So far in my time as a wordguy, I've signed three contracts in the course of getting my work to publication - even if only one of those works has been published at this point. Every time I read one over, I count myself as thankful I'm not active in some part of the organized entertainment industry: music, for instance, or comics. Because at the core of all those contracts I've signed is something simple, yet precious - aside from the right of the purchaser to publish the story in a given time period and in a given manner, all rights and copyrights remain with me. I mean, that's only fair, isn't it? I was the one who sweated over it, I was the one who built it out of nothing, they should stick with me, right?
The sad thing seems to be that writing, where it's pretty much just between the author and the publisher, seems to be one of the only creative arenas where this is in fact the case. Look at the music industry, where artists who've signed with a record label see the rights for their songs go to the label and not themselves. Look at comics, in some respects - on the one hand, you can't expect a new writer coming in to have any control over stories written about Superman or the Incredible Hulk, seeing as how those are already corporate properties, if you're a comics writer or artist working with pretty much anyone except Image, you can forget about having any intrinsic right to what you produce. It's parasitism taken to a grand scale; a lot of these big companies don't produce anything insofar as they enable things to be produced, by financing studio time and advertising budgets and things like that.
But that's not incompatible with creator-owned material. There's no reason I can think of that a music label couldn't allow artists to retain ownership of their own works while reserving the exclusive right to publish them - except for, y'know, the will to control and to own.

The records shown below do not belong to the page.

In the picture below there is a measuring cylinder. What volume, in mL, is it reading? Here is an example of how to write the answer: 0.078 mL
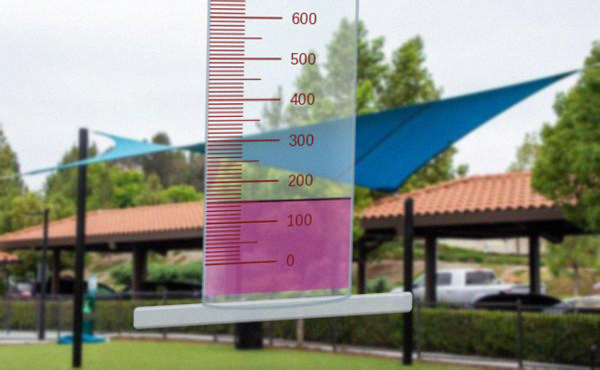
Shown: 150 mL
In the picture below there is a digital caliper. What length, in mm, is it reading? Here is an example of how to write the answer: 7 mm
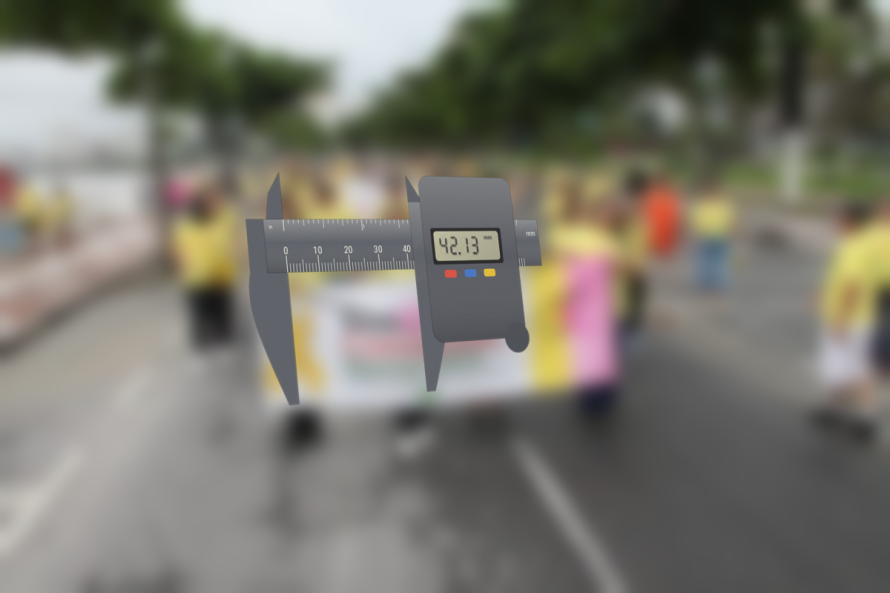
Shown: 42.13 mm
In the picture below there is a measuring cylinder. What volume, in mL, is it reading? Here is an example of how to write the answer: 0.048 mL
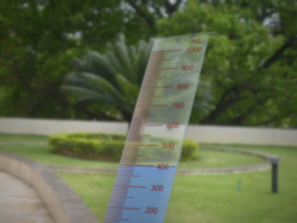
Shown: 400 mL
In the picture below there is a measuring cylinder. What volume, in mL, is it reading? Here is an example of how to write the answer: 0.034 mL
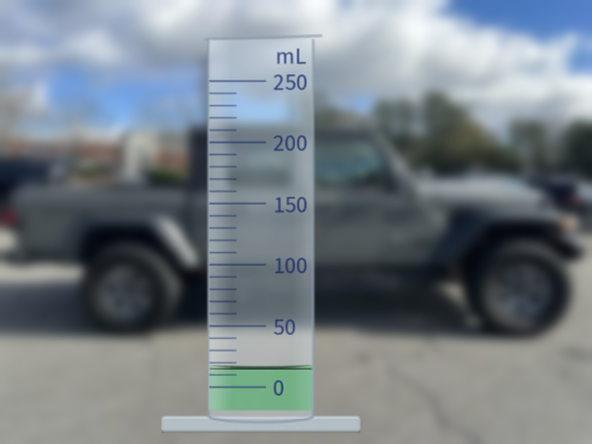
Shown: 15 mL
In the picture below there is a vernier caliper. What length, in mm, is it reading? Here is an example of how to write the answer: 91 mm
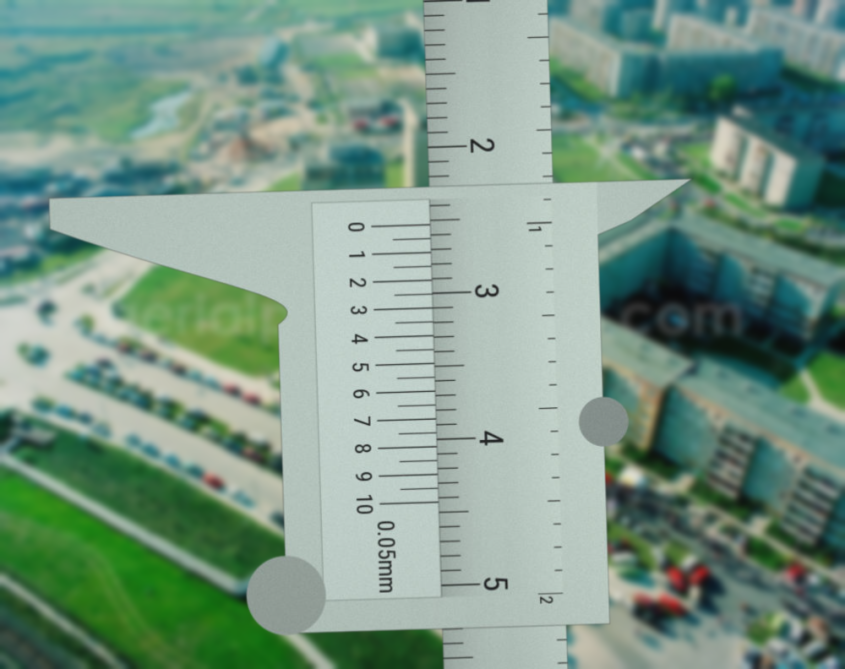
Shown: 25.3 mm
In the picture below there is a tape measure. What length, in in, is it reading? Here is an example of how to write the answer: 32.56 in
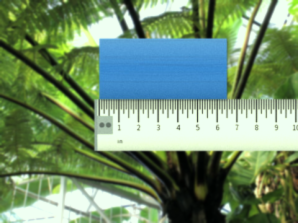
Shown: 6.5 in
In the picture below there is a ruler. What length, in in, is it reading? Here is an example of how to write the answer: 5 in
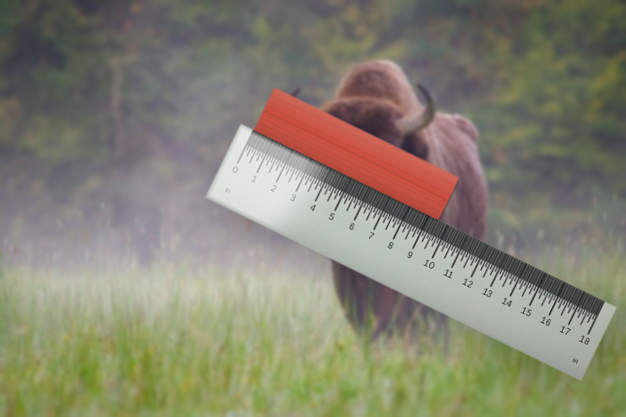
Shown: 9.5 in
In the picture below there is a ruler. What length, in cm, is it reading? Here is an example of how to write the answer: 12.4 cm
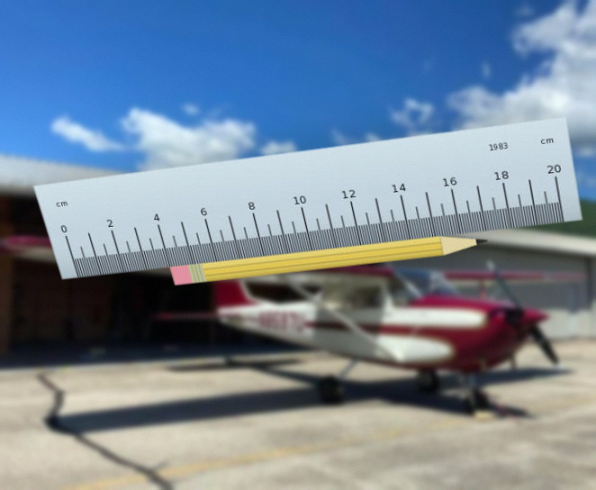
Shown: 13 cm
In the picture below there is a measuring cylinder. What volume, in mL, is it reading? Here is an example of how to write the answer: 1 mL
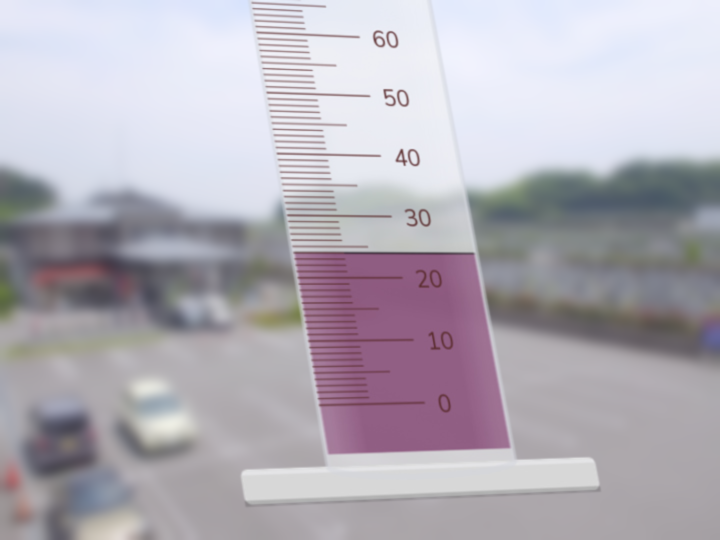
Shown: 24 mL
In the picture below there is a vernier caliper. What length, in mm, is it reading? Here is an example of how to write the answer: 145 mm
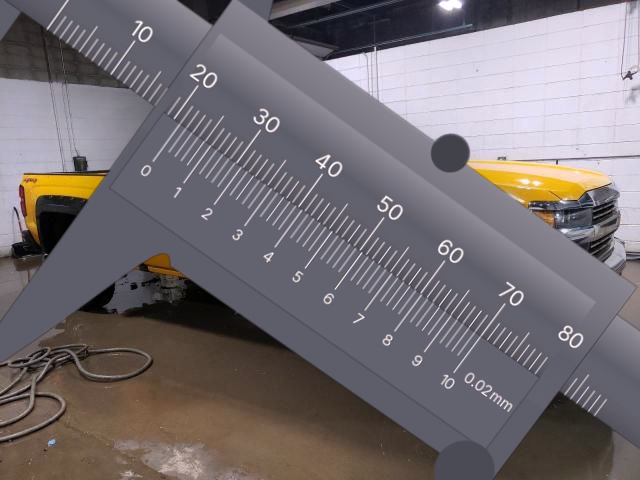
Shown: 21.0 mm
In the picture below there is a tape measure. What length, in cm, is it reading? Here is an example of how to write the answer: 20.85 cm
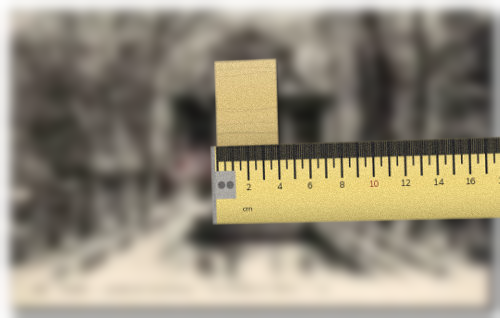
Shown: 4 cm
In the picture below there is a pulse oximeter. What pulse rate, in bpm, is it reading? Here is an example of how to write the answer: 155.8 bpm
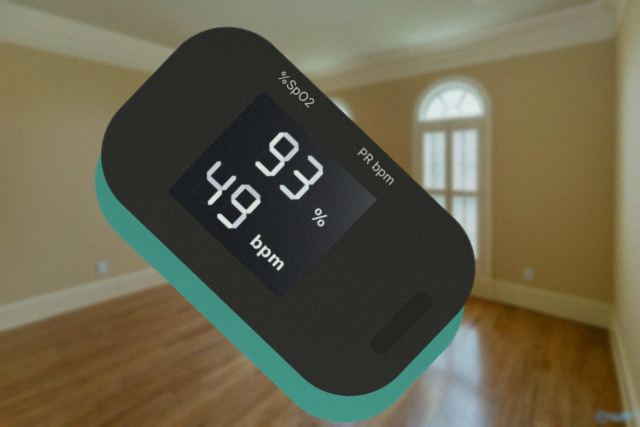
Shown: 49 bpm
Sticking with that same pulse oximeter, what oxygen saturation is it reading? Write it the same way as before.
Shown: 93 %
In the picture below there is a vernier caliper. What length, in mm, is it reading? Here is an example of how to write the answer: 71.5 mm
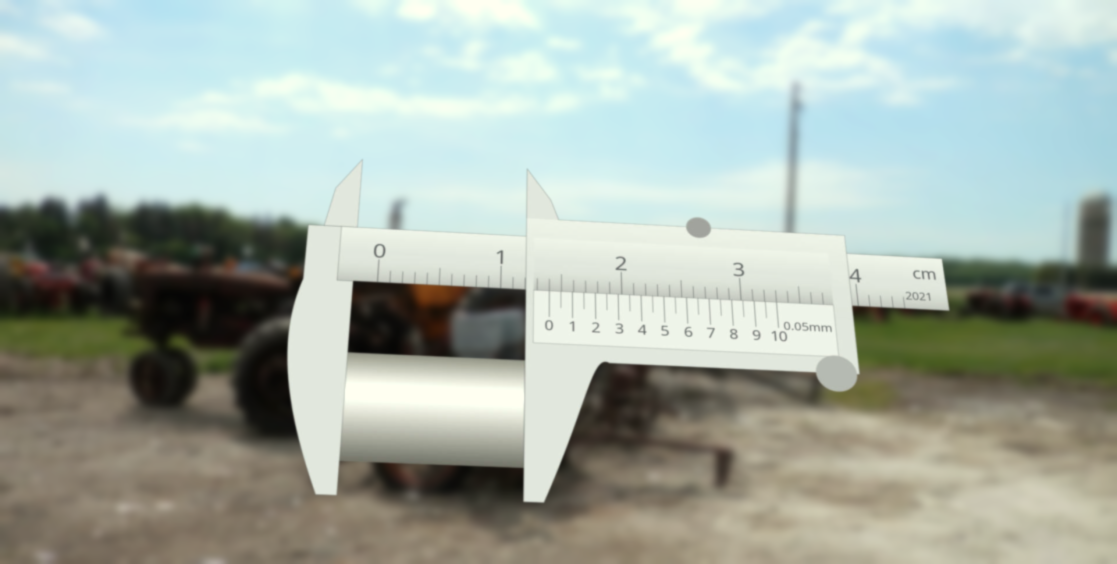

What's more, what we've got today is in some ways better than what came before; back in the day, even the sort of writing I do fell into this trap. Plenty of pulp authors had to sell the rights to their work entirely; I'm not entirely sure if my 1930s issues of Wonder Stories did the same, but if they did, it's ridiculous in another way - if their copyrights were renewed on first expiry, the tales on those crumbling and yellowed pages will not begin entering the public domain until the 2030s. 2030s!
It's all about control. A property owned by one of the parasite conglomerates can be distorted, spindled, reticulated, or whatever else is necessary to repackage it in a new box and reap fresh dollars. If the rights remain with the person who actually created it, well, that makes things complicated: there would have to be negotiations. A two-way street might have to be paved, and in the end, the answer might nevertheless be "no." That sort of uncertainty ain't good for business, is it?
The worst thing is that I wouldn't be surprised for this model to re-emerge, at least to some degree, in the writing field. The rapidly maturing ebook market is set to shake things up in the next few years - if some company comes across what they think might be the next Harry Potter in its beginning stages, who's to say they might not just buy the idea outright in the hope it could be enriching - for them - down the line?